Building a Parser-Generator in Erlang, Part 1

May 27, 2009 by Sean Cribbs

First, a confession: I’m a bit of a nerd when it comes to computer languages. I love reading about them, studying how they work, and implementing them. My favorite class in my undergrad was Compiler Construction — when everyone else was seeking incompletes to finish their projects, I turned mine in half-a-week early. Since I graduated, there have been advancements in language parsing research and applications. Of particular interest to me are Parsing Expression Grammars and their accompanying “packrat” parsers — so named for their memoizing features. Being a Rubyist, I was exposed to treetop, which is a nice toolkit for building packrat parsers from PEGs.

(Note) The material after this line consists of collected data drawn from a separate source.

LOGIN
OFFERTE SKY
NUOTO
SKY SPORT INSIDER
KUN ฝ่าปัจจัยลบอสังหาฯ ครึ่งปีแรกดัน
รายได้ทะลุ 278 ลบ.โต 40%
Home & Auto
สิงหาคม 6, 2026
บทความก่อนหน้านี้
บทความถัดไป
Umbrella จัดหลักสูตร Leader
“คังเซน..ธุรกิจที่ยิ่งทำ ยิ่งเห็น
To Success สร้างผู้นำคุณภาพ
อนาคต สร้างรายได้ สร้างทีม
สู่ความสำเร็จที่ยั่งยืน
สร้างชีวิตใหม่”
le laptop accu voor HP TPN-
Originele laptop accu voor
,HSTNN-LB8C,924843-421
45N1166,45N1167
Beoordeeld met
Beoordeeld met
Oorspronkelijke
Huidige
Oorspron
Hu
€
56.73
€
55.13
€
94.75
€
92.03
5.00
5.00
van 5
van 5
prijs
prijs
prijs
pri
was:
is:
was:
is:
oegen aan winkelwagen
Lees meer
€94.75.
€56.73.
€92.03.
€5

Now, to come to the point. At the end of April, I was flying out to Palo Alto, CA for Erlang Factory. My conference habit is to pick a side project, work on it during downtimes at the conference, and ask questions of knowledgeable presenters and attendees. I had just come off a month of doing some heavy Story-Driven Development with Cucumber, a Ruby integration/acceptance testing library that uses plain-text “stories” as test-cases. I wanted a tool in native Erlang for supporting this paradigm. eunit, etap, and the rest are great, but they are pale in comparison to the maturity of libraries like RSpec and Cucumber for Ruby.

Having built several parsers in Erlang before, most notably herml, I thought I’d take my usual path of using leex and yecc to build the parser, based on Cucumber’s PEG. Insanity ensued, and for these reasons:

LALR parser-generators like yecc are designed for context-free grammars (CFGs). PEGs are generally not context-free.
PEGs imply combining the lexical and syntactic analysis steps, so literal strings are common in the midst of nonterminals. This means that “tokenization” of a language defined in a PEG can be more difficult.
PEGs can convey certain patterns — specifically repetition, optional sub-expressions, and non-consuming lookahead — in much simpler forms than can CFGs. Factoring the corresponding PEG rules into a yecc-friendly format was confusing and error-prone.

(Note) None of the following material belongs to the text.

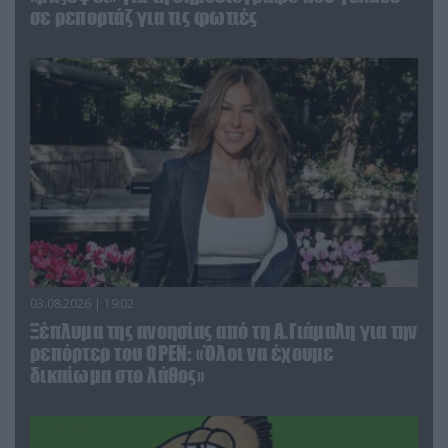
σε ρεπορτάζ για τις φωτιές
03.08.2026 | 19:02
Ξέπλυμα της ανοησίας από τη Α.Γιάμαλη για την
ρεπόρτερ του ΟΡΕΝ: «Όλοι να έχουμε
δικαίωμα στο λάθος»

So there I was at Erlang Factory (by the way, the BEST tech conference I’ve been to in a long time – go to the London one if you can!). I started asking around if people knew of any PEG/packrat libraries in Erlang. The new guys didn’t know of anything, and the most helpful response I got from an old-hand was from Robert Virding, was that Joe Armstrong had written a parser for a PEG. Richard Carlsson from Kreditor (incidentally, the creator of eunit) tried to convince me packrat parsers were a bad idea, although I was already aware of the tradeoffs.

So now my mission was to create a PEG/packrat library in Erlang, and then, once complete, create my Cucumber clone. My progress thus far:

I have a proposed syntax for the grammar definitions, although writing them directly in Erlang is not bad.
I have a parser-combinator library with the memoization features necessary for packrat-parsing.
I have a prototype of the “metagrammar” in both plaintext and Erlang.
A really cool parse-transform to make the parser prettier.

Things still to do:

Decide on a syntax for doing semantic transformations. I’m tempted to go simplistic here.
Verify my metagrammar with more unit tests.
Generate parsers from the output of the metagrammar.
Track line/column numbers for failures (and successes?).

In the next few posts, I’ll talk about the internals and some of the design decisions of the library.